Longtime Family of New Paltz director Kathy Cartagena to retire in May

Director of Family of New Paltz for the past 23 years, Kathy Cartagena will be retiring from her position soon. (photo by Lauren Thomas)

Director of Family of New Paltz for the past 23 years, Kathy Cartagena will be retiring from her position soon. (photo by Lauren Thomas)

You know that somebody accomplishes a lot in their work when it takes two people to replace them upon retirement. That’s the case with Kathy Cartagena, who is retiring from her position as director of Family of New Paltz after 23 years. A new director and an assistant director have not yet been chosen; interviews are ongoing now.

Cartagena’s last day on the job will be Friday, May 6. “I’ve been thinking of retiring for quite a while — I’ve been here 23 years — and had been thinking about June, but decided to move it up,” she says. “I have a friend who reminded me recently that at this point in life, ‘We have more years behind us than ahead of us.’ It’s time to enjoy life.”


Not that she’s going anywhere, however. Cartagena lives in the village, and will remain on the Regatta Committee and the Affordable Housing Committee. “I believe in that so strongly. I have every intention of staying with things that I feel fully committed to. I love the community and I want to see things happen.”

She’s already had a few job offers, but says if she does anything at all, it’ll be part-time. “I’m not looking to get involved in a 40-hour week again. I just want to relax!”

One of the best things about having held the job at Family, says Cartagena, “is that I’ve made so many friends. The business owners around here are a wonderful support… And you know, ‘Family’ is not ‘Kathy’ — it’ll be just fine without me.”

Retirement is a little bittersweet, however (as is usually the case). “I absolutely love Family of New Paltz; I love the work that it does, the people that we serve… It’s a wonderful agency, providing housing and services, and I can’t say enough good things about it.”

And she wants the community to know their efforts were always appreciated. “The support I’ve had in this community is overwhelming,” she says. “There’s no way we would have been able to provide as many services as we have without the community’s help. I want to thank everyone, and there are so many people; from the police to the rescue squad to the Chamber, the Turkey Trot sponsors, the restaurants who gave us food… I don’t want to start naming all the names, in case I miss someone. And the volunteers… they’ve been just wonderful. Some of them have been here so long… but they’ll still be in my life, for sure.”

Cartagena’s plans for her retirement include shopping and travel, the latter made easier by having a daughter who works for an airline. (Her son is an attorney in Albany for the state Department of Health.) With a lot of her family living in Florida, she says she’s sure that she and her husband will spend some time down there next winter and spend a lot of time enjoying their many grandchildren and great-grandchildren. “I don’t think I’ll ever be lonely, that’s for sure!”

A native of the Bronx, Kathy and her husband, Robert, owned and operated a wholesale and retail record store selling Latin music for 25 years before she ever heard of the Family organization.

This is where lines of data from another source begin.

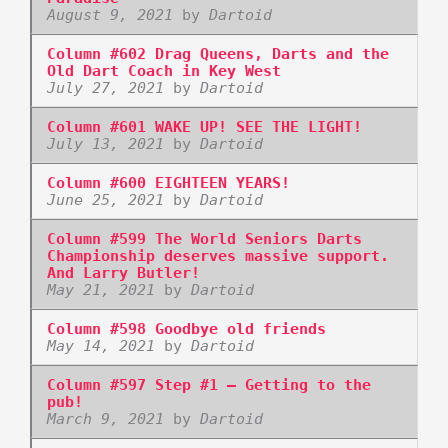
August 9, 2021
by
Dartoid
Column #602 Drag Queens, Darts and the
Old Dart Coach in Key West
July 27, 2021
by
Dartoid
Column #601 WAKE UP! SEE THE LIGHT!
July 13, 2021
by
Dartoid
Column #600 EIGHTEEN YEARS!
June 25, 2021
by
Dartoid
Column #599 The World Seniors Darts
Championship deserves massive support.
And Larry Butler!
May 21, 2021
by
Dartoid
Column #598 Goodbye old friends
May 14, 2021
by
Dartoid
Column #597 Step #1 – Getting to the
pub!
March 9, 2021
by
Dartoid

The Cartagenas came to the Hudson Valley first as summer visitors, and it was when they were living outside Ellenville that she read an article in the local paper about Family of Ellenville. “I thought, ‘wow, this sounds interesting. I never heard of people like this before who do so much for people!’ So I started there as a volunteer, for about a year, and then after switching to the New Paltz office, we sold the [record] business around that time and moved to New Paltz. And I just love it here.”

Kathy had only had two years of human services experience before beginning the job as director of Family of New Paltz. “My background was always in business, but that’s pretty much what you do here; it’s a nonprofit, but it’s still a business.”

Her fondest memory working for Family is hard to narrow down, but some people “stay with her,” she says. “I remember one year we had a woman who was in recovery from alcohol and drugs, and it was Mother’s Day and she didn’t have her child with her. So we paid for a retreat for her at a local church. It didn’t cost much, but she was just in touch with me recently and is still saying ‘thank you’ to me. And the thing is, I want to say ‘thank you’ to her… thank you for giving me the opportunity to make a difference. Knowing that with as much aggravation as you can get, there are always the ones who you know that you do make a difference in their life. And there are so many of those.”